5 to 10 K

Once our beginners have graduated from their None To Run programme, they will either follow a 6 week 3 to 5 k programme in which we gradually build up our distance to 5k or, if they are already able to run 5k, they move onto the 5 to 10K programme which we base on the Fitness 22 10K App.

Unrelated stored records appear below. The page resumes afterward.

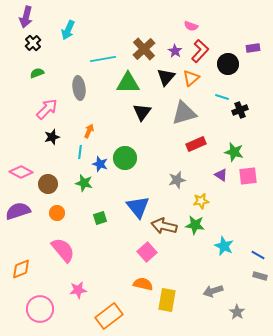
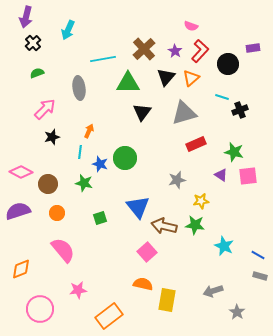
pink arrow at (47, 109): moved 2 px left
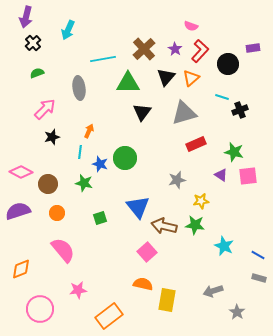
purple star at (175, 51): moved 2 px up
gray rectangle at (260, 276): moved 1 px left, 2 px down
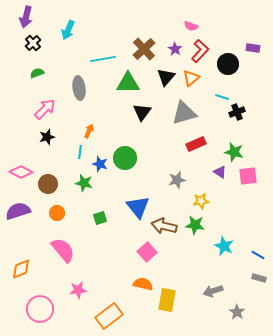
purple rectangle at (253, 48): rotated 16 degrees clockwise
black cross at (240, 110): moved 3 px left, 2 px down
black star at (52, 137): moved 5 px left
purple triangle at (221, 175): moved 1 px left, 3 px up
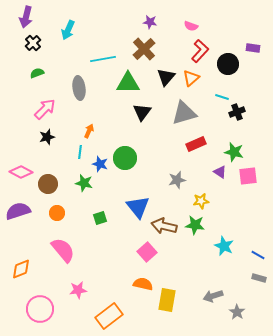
purple star at (175, 49): moved 25 px left, 27 px up; rotated 24 degrees counterclockwise
gray arrow at (213, 291): moved 5 px down
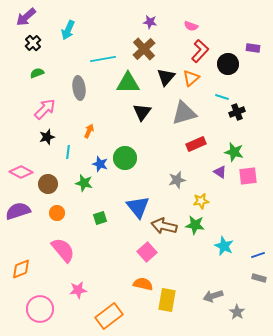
purple arrow at (26, 17): rotated 35 degrees clockwise
cyan line at (80, 152): moved 12 px left
blue line at (258, 255): rotated 48 degrees counterclockwise
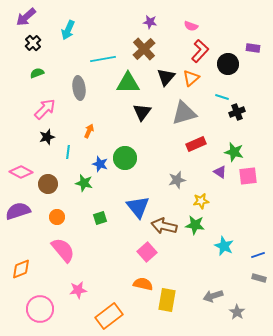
orange circle at (57, 213): moved 4 px down
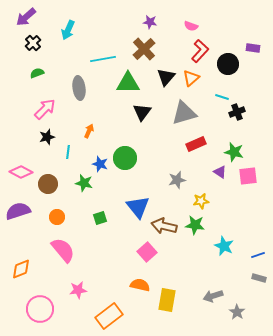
orange semicircle at (143, 284): moved 3 px left, 1 px down
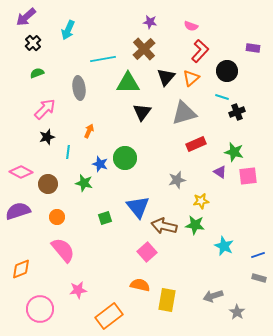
black circle at (228, 64): moved 1 px left, 7 px down
green square at (100, 218): moved 5 px right
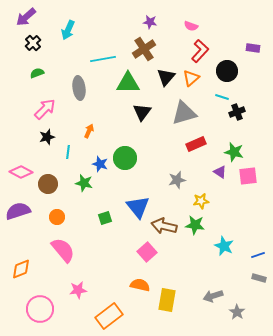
brown cross at (144, 49): rotated 10 degrees clockwise
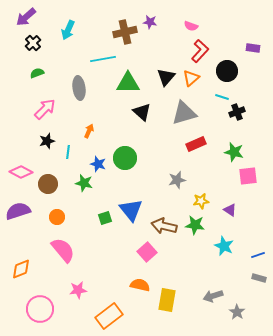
brown cross at (144, 49): moved 19 px left, 17 px up; rotated 20 degrees clockwise
black triangle at (142, 112): rotated 24 degrees counterclockwise
black star at (47, 137): moved 4 px down
blue star at (100, 164): moved 2 px left
purple triangle at (220, 172): moved 10 px right, 38 px down
blue triangle at (138, 207): moved 7 px left, 3 px down
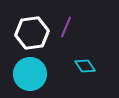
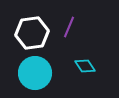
purple line: moved 3 px right
cyan circle: moved 5 px right, 1 px up
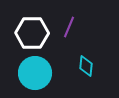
white hexagon: rotated 8 degrees clockwise
cyan diamond: moved 1 px right; rotated 40 degrees clockwise
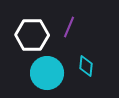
white hexagon: moved 2 px down
cyan circle: moved 12 px right
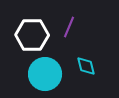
cyan diamond: rotated 20 degrees counterclockwise
cyan circle: moved 2 px left, 1 px down
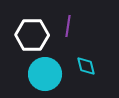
purple line: moved 1 px left, 1 px up; rotated 15 degrees counterclockwise
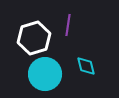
purple line: moved 1 px up
white hexagon: moved 2 px right, 3 px down; rotated 16 degrees counterclockwise
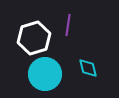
cyan diamond: moved 2 px right, 2 px down
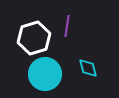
purple line: moved 1 px left, 1 px down
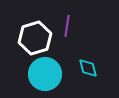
white hexagon: moved 1 px right
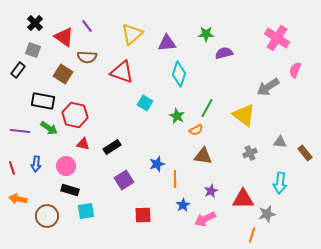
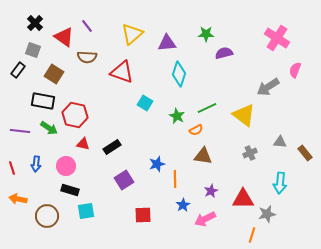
brown square at (63, 74): moved 9 px left
green line at (207, 108): rotated 36 degrees clockwise
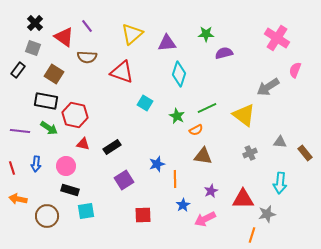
gray square at (33, 50): moved 2 px up
black rectangle at (43, 101): moved 3 px right
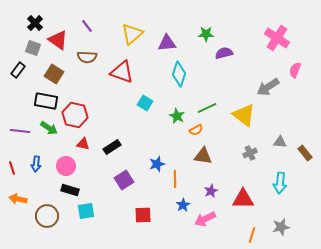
red triangle at (64, 37): moved 6 px left, 3 px down
gray star at (267, 214): moved 14 px right, 13 px down
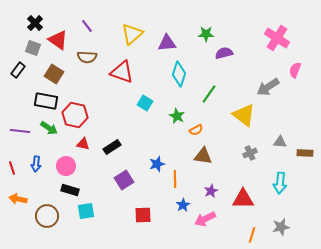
green line at (207, 108): moved 2 px right, 14 px up; rotated 30 degrees counterclockwise
brown rectangle at (305, 153): rotated 49 degrees counterclockwise
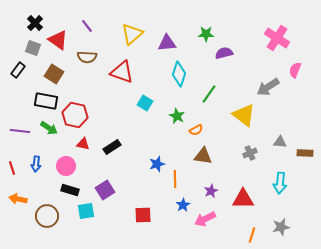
purple square at (124, 180): moved 19 px left, 10 px down
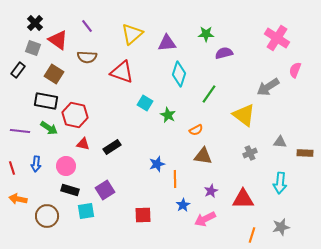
green star at (177, 116): moved 9 px left, 1 px up
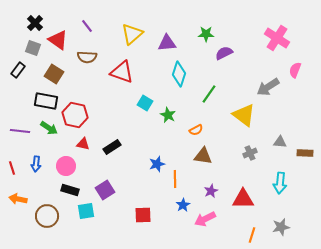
purple semicircle at (224, 53): rotated 12 degrees counterclockwise
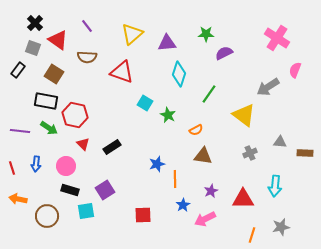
red triangle at (83, 144): rotated 32 degrees clockwise
cyan arrow at (280, 183): moved 5 px left, 3 px down
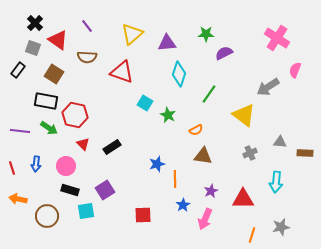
cyan arrow at (275, 186): moved 1 px right, 4 px up
pink arrow at (205, 219): rotated 40 degrees counterclockwise
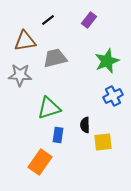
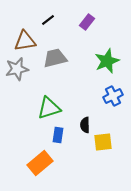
purple rectangle: moved 2 px left, 2 px down
gray star: moved 3 px left, 6 px up; rotated 15 degrees counterclockwise
orange rectangle: moved 1 px down; rotated 15 degrees clockwise
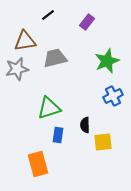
black line: moved 5 px up
orange rectangle: moved 2 px left, 1 px down; rotated 65 degrees counterclockwise
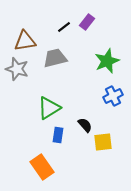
black line: moved 16 px right, 12 px down
gray star: rotated 30 degrees clockwise
green triangle: rotated 15 degrees counterclockwise
black semicircle: rotated 140 degrees clockwise
orange rectangle: moved 4 px right, 3 px down; rotated 20 degrees counterclockwise
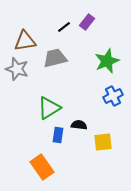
black semicircle: moved 6 px left; rotated 42 degrees counterclockwise
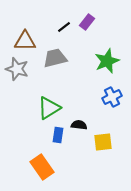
brown triangle: rotated 10 degrees clockwise
blue cross: moved 1 px left, 1 px down
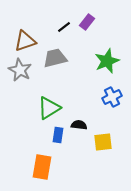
brown triangle: rotated 20 degrees counterclockwise
gray star: moved 3 px right, 1 px down; rotated 10 degrees clockwise
orange rectangle: rotated 45 degrees clockwise
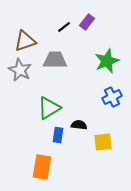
gray trapezoid: moved 2 px down; rotated 15 degrees clockwise
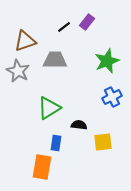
gray star: moved 2 px left, 1 px down
blue rectangle: moved 2 px left, 8 px down
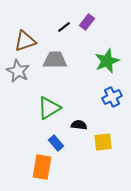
blue rectangle: rotated 49 degrees counterclockwise
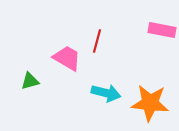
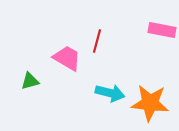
cyan arrow: moved 4 px right
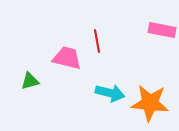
red line: rotated 25 degrees counterclockwise
pink trapezoid: rotated 16 degrees counterclockwise
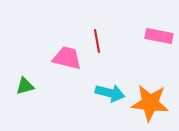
pink rectangle: moved 3 px left, 6 px down
green triangle: moved 5 px left, 5 px down
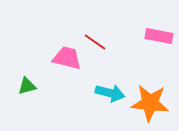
red line: moved 2 px left, 1 px down; rotated 45 degrees counterclockwise
green triangle: moved 2 px right
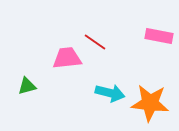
pink trapezoid: rotated 20 degrees counterclockwise
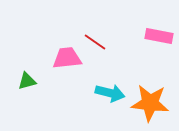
green triangle: moved 5 px up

Like our None To Run programme, all sessions start with a 5 minute warm up walk and finish with a 5 min cool down walk plus stretches.

 

Week 1

Tuesday – 20 minute run, 3 minute walk, 20 minute run

Thursday – 20 minute run, 3 minute walk, 20 minute run

Sunday – 20 minute run, 2 minute walk, 20 minute run

 

Week 2

Tuesday – 10 minute run, 1 minute walk, 10 minute run, 2 minute walk, 10 minute run, 3 minute walk, 10 minute run, 4 minute walk, 10 minute run

Thursday – repeat Sunday’s session

Sunday – 12 minute run, 1 minute walk, 12 minute run, 2 minute walk, 12 minute run, 3 minute walk, 12 minute run, 4 minute walk, 12 minute run

 

Week 3

Tuesday – 15 minute run, 2 minute walk, 15 minute run, 3 three minute walk 15 minute run

Thursday – 25 minute run, 5 minute walk, 15 minute run

Sunday – 25 minute run, 3 minute walk, 15 minute run

 

Week 4

Tuesday – 30 minute run, 5 minute walk, 15 minute run

Thursday – 30 minute run, 3 minute walk, 15 minute run

Sunday – 30 minute run, 2 minute walk, 15 minute run

 

Week five

Tuesday – 40 minute run, 5 minute walk, 10 minute run

Thursday – 40 minute run, 3 minute walk, 10 minute run

Sunday – 40 minute run, 2 minute walk, 10 minute run

 

Week six

Tuesday – 50 minute run

Thursday – 55 minute run

Sunday – 60 minute run

 

Most beginners will not cover 10K in those 60 minutes and so we usually repeat the sessions but even then, 10k in 60 minutes is an unrealistic target for many. However, all will be running for 60 continuous minutes which is a huge achievement when starting from 30 second segments!  Not everyone has to be fast, just getting out three times a week will reap amazing fitness benefits both mentally and physically.